Why has capitalism failed to eradicate poverty?
The beauty of capitalism is the idea that to get wealthy, one must enrich or contribute to the society. However, world still fights against poverty and fails to avoid this term in numerous reports. World bank defines poverty as living on less than US $3.10 a day, and extreme poverty as less than US $ 1.90 per day (“PSP: Taking on inequality” 23). So, why the capitalistic approach which was meant to eliminate poverty has failed? There is a meager likelihood of eradicated poverty for any economic system. Society can prevent nations from hunger thanks to capitalism but there is a never-ending loop that expels the myth of eliminated poverty in the world. One can imagine a capitalistic society without poverty meaning everybody has enough amount of money. Since capitalism relies on free market pillar, it is obvious that prices will increase. The ones with least amount of money will be impoverished. Even though capitalism has been successfully fighting extreme poverty during recent years, it does not mean that poverty is eradicated.

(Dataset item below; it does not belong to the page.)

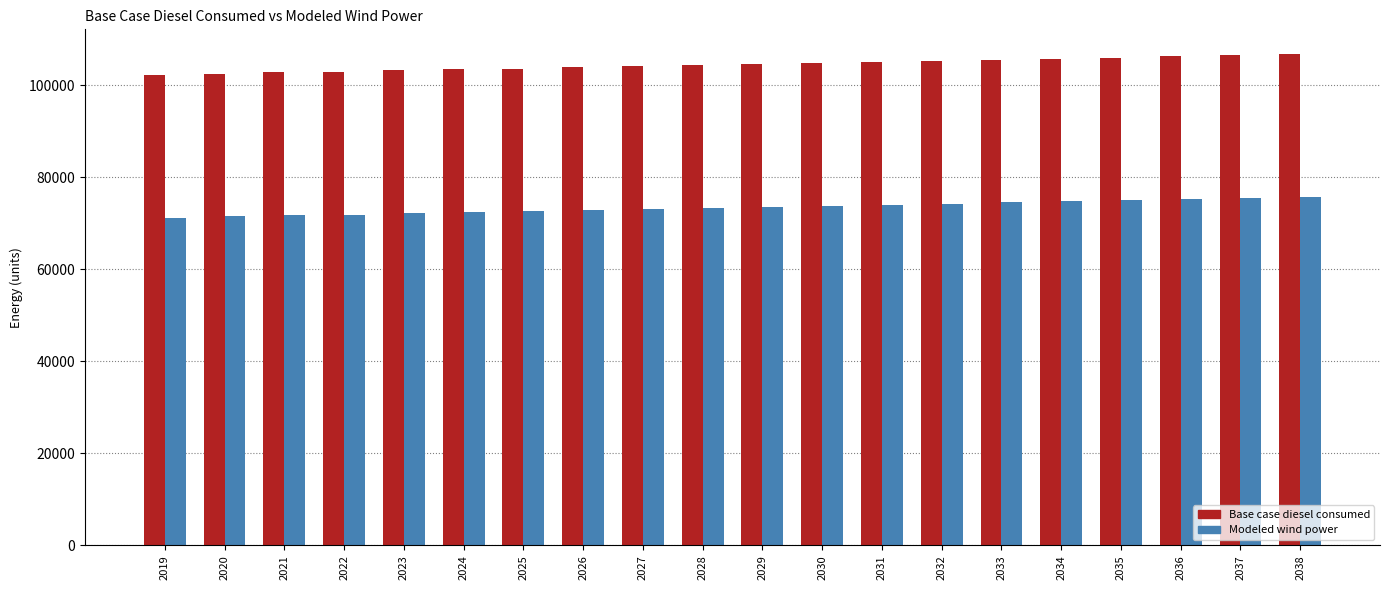

What is the total value across all series at 2027?

177132.6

The reader can freely rely on the idea that capitalism separates the nation into several socioeconomic groups which brings the inequality of benefits. Government’s programs are usually main tools to fight poverty in capitalistic system which are socialistic practices and disagree with the concepts of pure capitalism. Capitalism indeed gives benefits but only to those who can afford them. It puts the technologies, ideas first and then only considers a certain class of people. The most important thing in our journey to the answer of the “why”, is to find out the true definition of poverty. As long as we define it as not starving people who survive, capitalism allows eradicating that kind of poverty better than any other economic technique. The USA is a very good example. During the recent crisis the number of Americans that were food secure dropped from 88.9 %to 85.4% which has remained relatively unchanged since then. The overall decrease in food insecurity from 2011 14.9 % to 2013 14.3 % was significant (Coleman-Jensen et al. 5).

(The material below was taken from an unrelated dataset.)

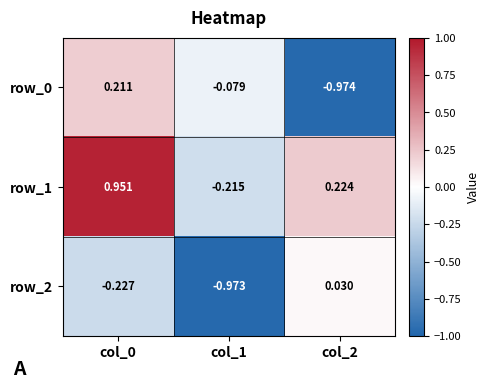

Is the value of row_1 at col_0 greater than the value of row_2 at col_2?

Yes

One can clearly see that eradicating poverty can be a compelling challenge for any economic concept, unless it is fight against starving people and extreme poverty. Capitalism failed because of inequality, socioeconomic classification of the society, and its irrelevance to any idea of egalitarianism is the big part of the failure. Meanwhile, the reader must keep in mind that capitalism has failed like any other system would do in the fight against true poverty.
Coleman-Jensen, Gregory and Singh. “Household food security in the United States in 2013”, 2014, pp. 5-6.
Meador, John E. “Creating a world without poverty: social business and the future of capitalism.”, Community Development Journal, vol. 45, no. 2, 2014, pp. 209-210. “Poverty and Shared Prosperity 2016: Taking on Inequality”. Herndon: World Bank Publications, 2016, pp. 23-25.